I am feeling increasingly encouraged to end my relationship with the garbage and recycling men. (I mean that in the best way.) We are sending far too much down the pipe in the form of bottles, jars, bags, and packaging, even for our almost-homemade existence. It is the vinegar bottles. The beer bottles. The bulk bags from the coop. The occasional box of crackers. While we don't buy shampoo or conditioner anymore (we use our LuSa soap and an apple cider vinegar rinse) and we make our own toothpaste and deodorant, we still generate unnecessary waste.
So this weekend I put two new projects into motion to reduce our footprint: cloth bulk bags and homemade vinegar. (Next week we'll revisit our homebrewing past and put an end to the majority of what remains in our recycling bin.)
Cloth bulk bags have been on my to-do list for ages.
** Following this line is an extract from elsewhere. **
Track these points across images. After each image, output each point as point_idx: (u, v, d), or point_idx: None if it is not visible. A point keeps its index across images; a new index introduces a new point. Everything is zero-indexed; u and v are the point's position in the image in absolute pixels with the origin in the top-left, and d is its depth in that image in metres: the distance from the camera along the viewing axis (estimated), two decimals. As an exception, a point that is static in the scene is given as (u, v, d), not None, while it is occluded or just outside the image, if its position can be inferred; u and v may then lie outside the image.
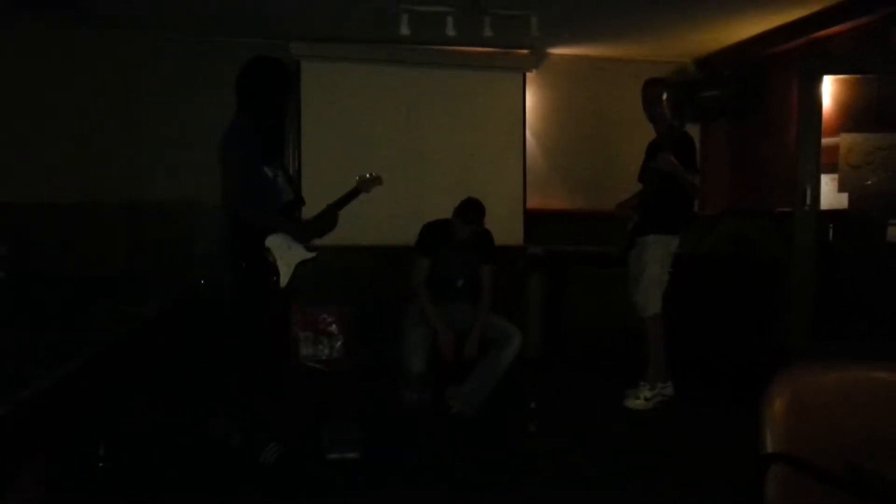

I often bike to the coop but not for my big weekly shopping. For that trip I haul our glass pantry jars to the coop to refill so I drive. Really it's a ridiculous trade off. One green choice for another? I'd rather bike and use recyclable containers that I have the strength to haul home in the bike trailer.
I sewed the bag above out of a pair of thin cotton thrifted capris and a scrap of Amy Butler fabric. I attached a hair binder towards the top as a closure and a grosgrain ribbon towards the bottom for writing bulk bin numbers. The ribbon is easy to find (even on a half-full bag) and erases well so the next bulk number can be added when you return to the coop for a new item.
I've only made the one so far, but I'm prioritizing a few more (large and small) before next week's shopping trip.
The second quick, simple project was vinegar. (The recipes come from Wild Fermentation,
by Sandor Katz – a book that you should go and get your hands on right
now if you don't already have a copy. Amazing stuff in there.) I have two batches in the works: Pineapple and apple. All told I think I spent more time chopping the pineapple for the kids to eat than I did prepping the vinegar.
Pineapple vinegar was a good excuse to indulge my kids in a pineapple (a source of weekly exotic produce begging). It is simply a fermented blend of fruit peels, water, and fresh local raw honey (thanks, Heather!). I'll report back in about a month with how it tastes.